**Dataset excerpt**

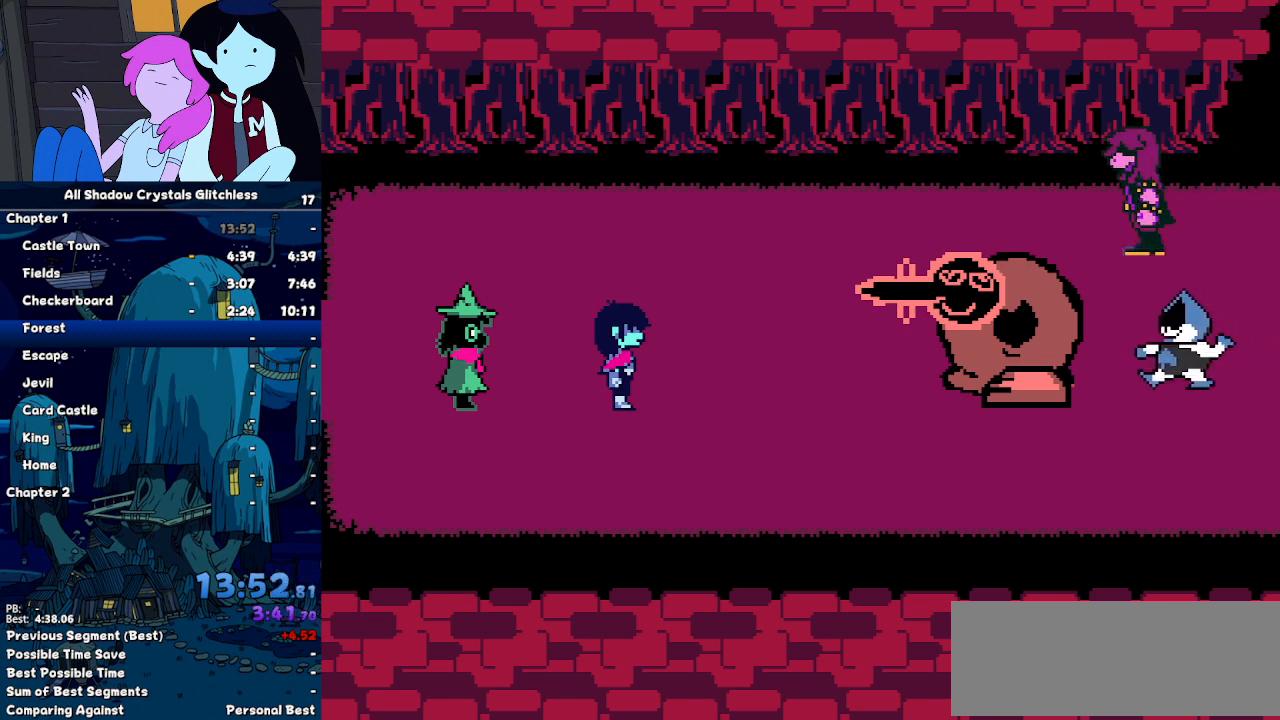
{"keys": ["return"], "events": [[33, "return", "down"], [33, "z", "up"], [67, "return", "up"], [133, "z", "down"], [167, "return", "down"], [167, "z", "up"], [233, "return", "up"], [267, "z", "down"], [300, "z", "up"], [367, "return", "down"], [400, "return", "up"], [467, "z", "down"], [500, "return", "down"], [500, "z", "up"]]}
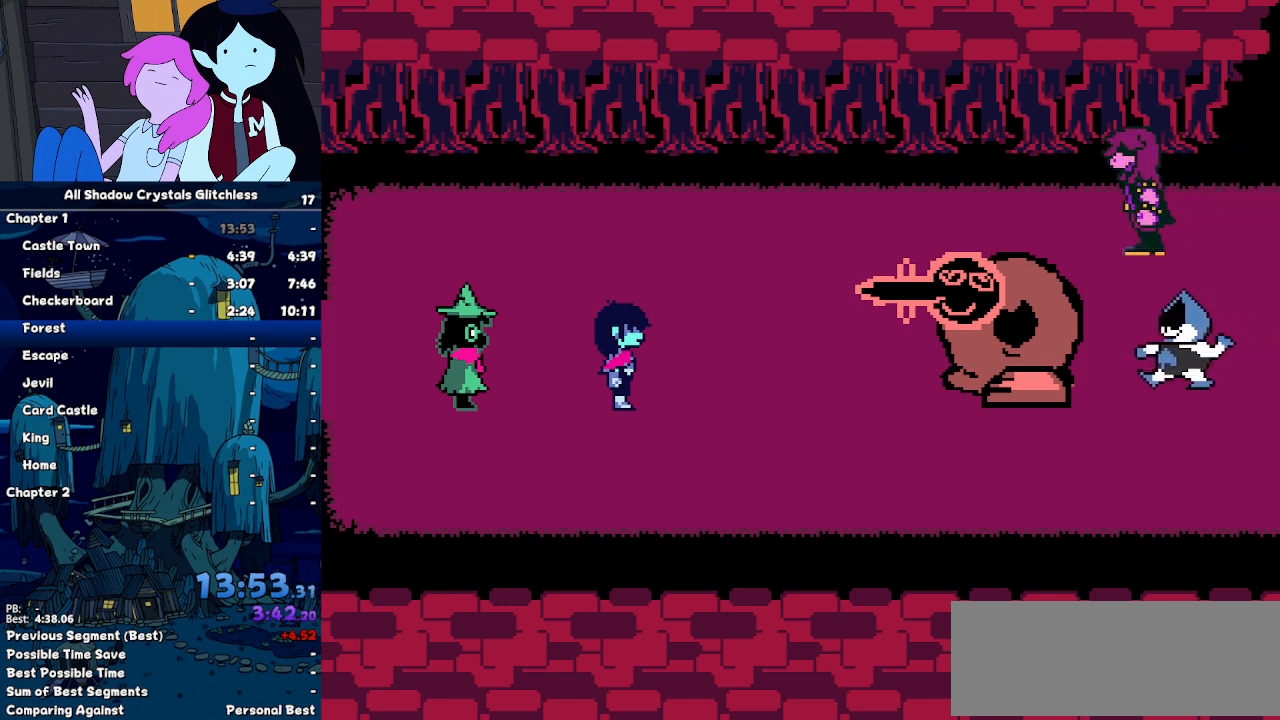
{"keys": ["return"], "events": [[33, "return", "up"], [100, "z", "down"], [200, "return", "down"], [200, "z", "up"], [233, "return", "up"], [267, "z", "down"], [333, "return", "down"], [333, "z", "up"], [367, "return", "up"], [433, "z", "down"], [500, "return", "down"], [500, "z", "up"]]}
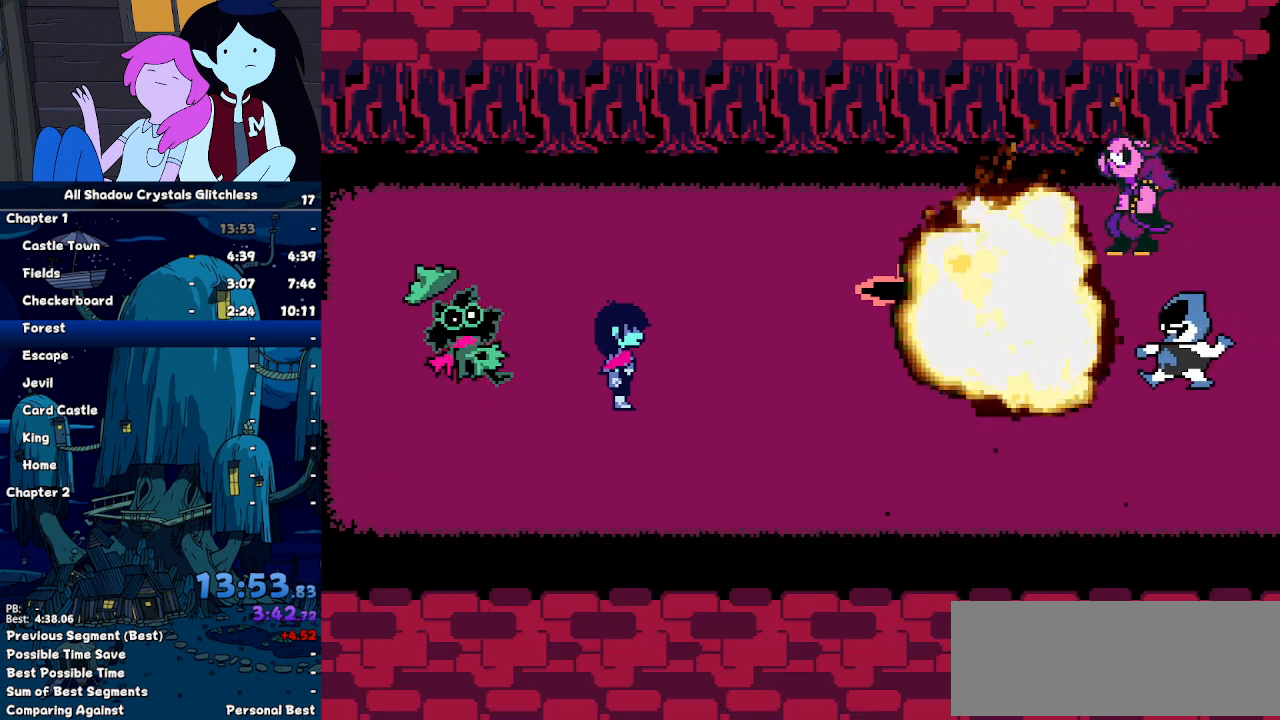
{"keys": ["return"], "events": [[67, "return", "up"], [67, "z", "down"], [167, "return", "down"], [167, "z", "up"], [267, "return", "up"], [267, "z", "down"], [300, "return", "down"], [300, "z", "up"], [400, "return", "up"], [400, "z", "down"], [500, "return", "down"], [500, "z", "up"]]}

**What to do**
Give the data again exactly as written, with all pictures left out.

**Output for this task**
{"keys": ["return"], "events": [[33, "return", "down"], [33, "z", "up"], [67, "return", "up"], [133, "z", "down"], [167, "return", "down"], [167, "z", "up"], [233, "return", "up"], [267, "z", "down"], [300, "z", "up"], [367, "return", "down"], [400, "return", "up"], [467, "z", "down"], [500, "return", "down"], [500, "z", "up"]]}
{"keys": ["return"], "events": [[33, "return", "up"], [100, "z", "down"], [200, "return", "down"], [200, "z", "up"], [233, "return", "up"], [267, "z", "down"], [333, "return", "down"], [333, "z", "up"], [367, "return", "up"], [433, "z", "down"], [500, "return", "down"], [500, "z", "up"]]}
{"keys": ["return"], "events": [[67, "return", "up"], [67, "z", "down"], [167, "return", "down"], [167, "z", "up"], [267, "return", "up"], [267, "z", "down"], [300, "return", "down"], [300, "z", "up"], [400, "return", "up"], [400, "z", "down"], [500, "return", "down"], [500, "z", "up"]]}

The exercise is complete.